UVA_10405 Longest Common Subsequence(DP)

Longest Common Subsequence

Given two sequences of characters, print the length of the longest common subsequence of both sequences. For example, the longest common subsequence of the following two sequences:

abcdgh
aedfhr

is adh of length 3.

Input consists of pairs of lines. The first line of a pair contains the first string and the second line contains the second string.

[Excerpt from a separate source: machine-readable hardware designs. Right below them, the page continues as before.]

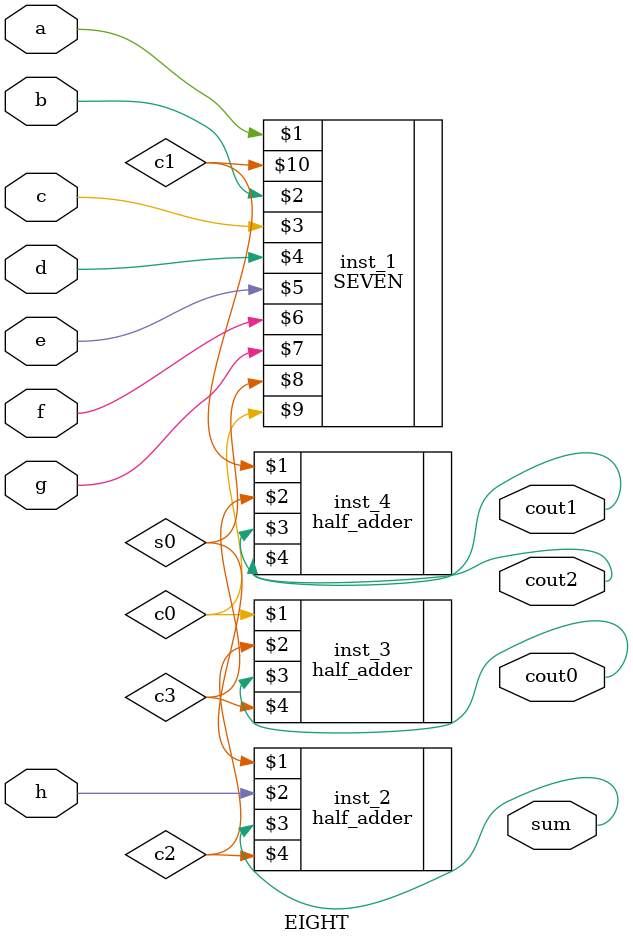
<source format=v>
module EIGHT (
     input a, b, c, d, e, f, g, h,
	 output sum, cout0, cout1, cout2
	 );
	 wire s0, c0, c1, c2, c3;
	 
	 SEVEN inst_1 (a, b, c, d, e, f, g, s0, c0, c1);
	 half_adder inst_2 (s0, h, sum, c2);
	 half_adder inst_3 (c0, c2, cout0, c3);
	 half_adder inst_4 (c1, c3, cout1, cout2);
	 
	endmodule
</source>
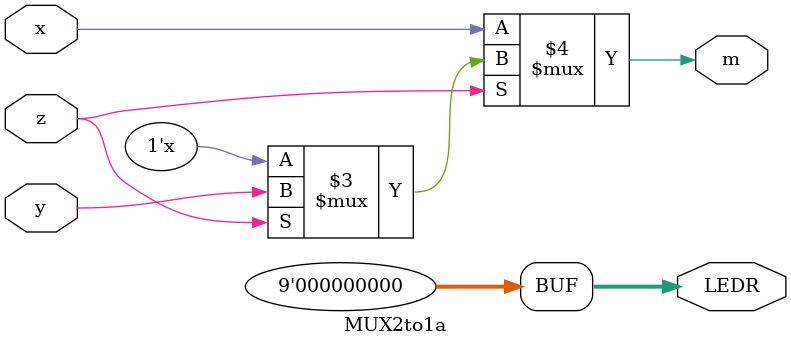
<source format=v>
module MUX2to1a (
	input wire x, y, z,								// set x, y, and z as inputs
	output wire m,										// set m as an output
	output [9:1] LEDR);								// LEDR as output for unused LEDS

	assign m = (z == 1'b0) ? x :					// assign m to x or y depending on z
				  (z == 1'b1) ? y :
				  1'bX;
				  
	assign LEDR [9:1] = 8'b00000000;				// assign unused LEDs to low
			
endmodule
</source>
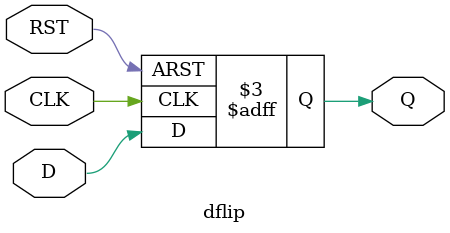
<source format=v>
module dflip (Q,D,CLK,RST);
output Q;
input D,CLK,RST;
reg Q;
always @(posedge CLK or negedge RST)
if (~RST) Q <= 1'b0; // Same as: if (RST = 0)
else Q <= D;
endmodule 
</source>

Each string is on a separate line and consists of at most 1,000 characters

For each subsequent pair of input lines, output a line containing one integer number which satisfies the criteria stated above.

Sample input

a1b2c3d4e
zz1yy2xx3ww4vv
abcdgh
aedfhr
abcdefghijklmnopqrstuvwxyz
a0b0c0d0e0f0g0h0i0j0k0l0m0n0o0p0q0r0s0t0u0v0w0x0y0z0
abcdefghijklmnzyxwvutsrqpo
opqrstuvwxyzabcdefghijklmn

Output for the sample input

4
3
26
14

题意：给出两字符串(可能含有空格)，求出两字符串最长的公共子串。

题解：DP，原理很清楚，写出递归式，注意输入可能含有空格。

#include <iostream>
#include <stdio.h>
#include <stdlib.h>
#include <cstring>
#define MAX_N 1005

using namespace std;

int n,m;
char s[MAX_N],t[MAX_N];
int dp[MAX_N][MAX_N];
int main()
{
    while( gets(s) && gets(t)  )
    {
        n = strlen(s);
        m = strlen(t);
        for( int i = 0; i < n; i++ )
        {
            for( int j = 0; j < m; j++ )
            {
                if( s[i] == t[j] )
                    dp[i+1][j+1] = dp[i][j] + 1;
                else
                    dp[i+1][j+1] = max(dp[i][j+1],dp[i+1][j]);
            }
        }
        cout<<dp[n][m]<<endl;
    }
    return 0;
}